In the discussion, the President sought to understand why there would be a shortage in that equipment now as opposed to the regular flu season, the person said. After some explanation, the President seemed to understand the concept that the supply was not currently meeting the demand.
The nurses in the meeting applauded Trump for signing the Defense Production Act, and were taken aback when it appeared later he wasn’t planning to use it right away to scale up production of badly needed equipment.
“When I saw it on the television,” said Dr. David Benton, a nursing industry representative who was at the meeting, “I thought, it’s somebody writing the stuff for him.”

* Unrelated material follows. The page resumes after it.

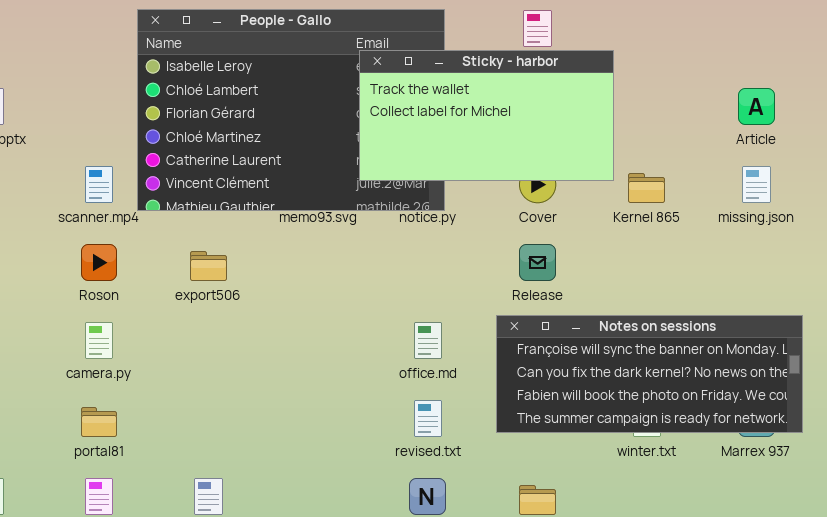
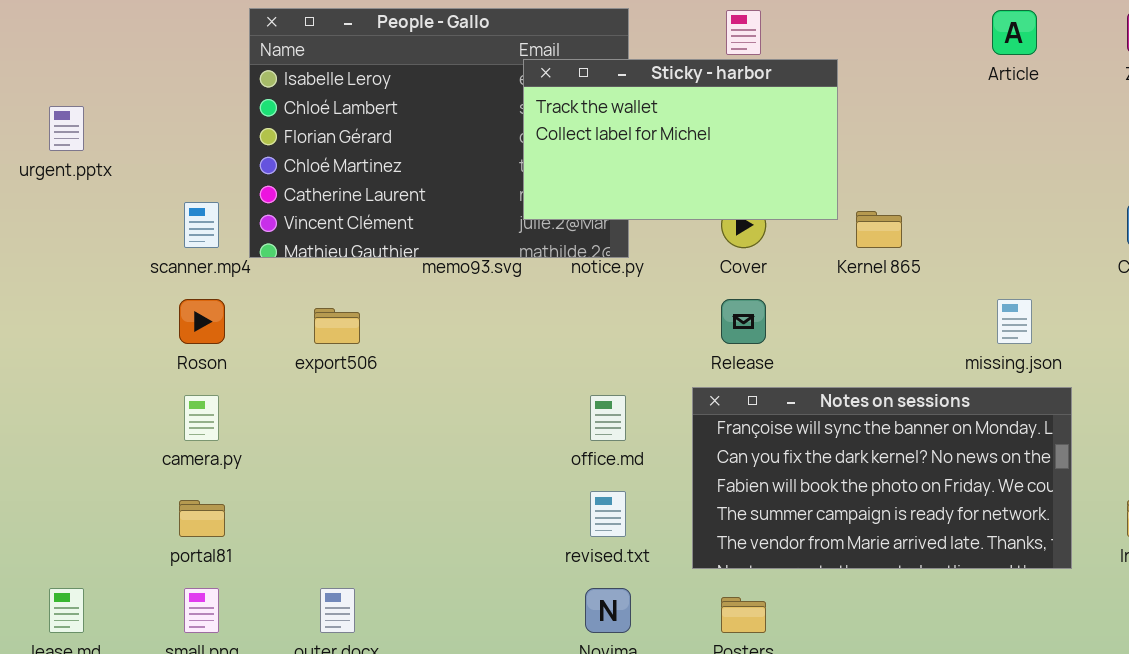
Article: [738,88,775,125] -> [992,10,1037,55], moved
missing.json: [742,166,771,203] -> [997,299,1032,344], moved
Notes on sessions: [496,315,803,433] -> [692,387,1072,569], resized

“It was so disassociated from what he said this morning at the news conference and what he said to us,” Benton said, describing the tweet as “not connected to where the President was.”
Benton, the CEO of the National Council of State Boards of Nursing, said the need for more supplies was raised several times over the course of the meeting at the White House, both in terms of the need for more personal protective gear and for more ventilators.
“The President did ask about ventilators in terms of how important they were,” Benton said. Members of the group “described to the President how critical these are in terms of getting people back on the road to recovery.”
This story has been updated with additional reporting.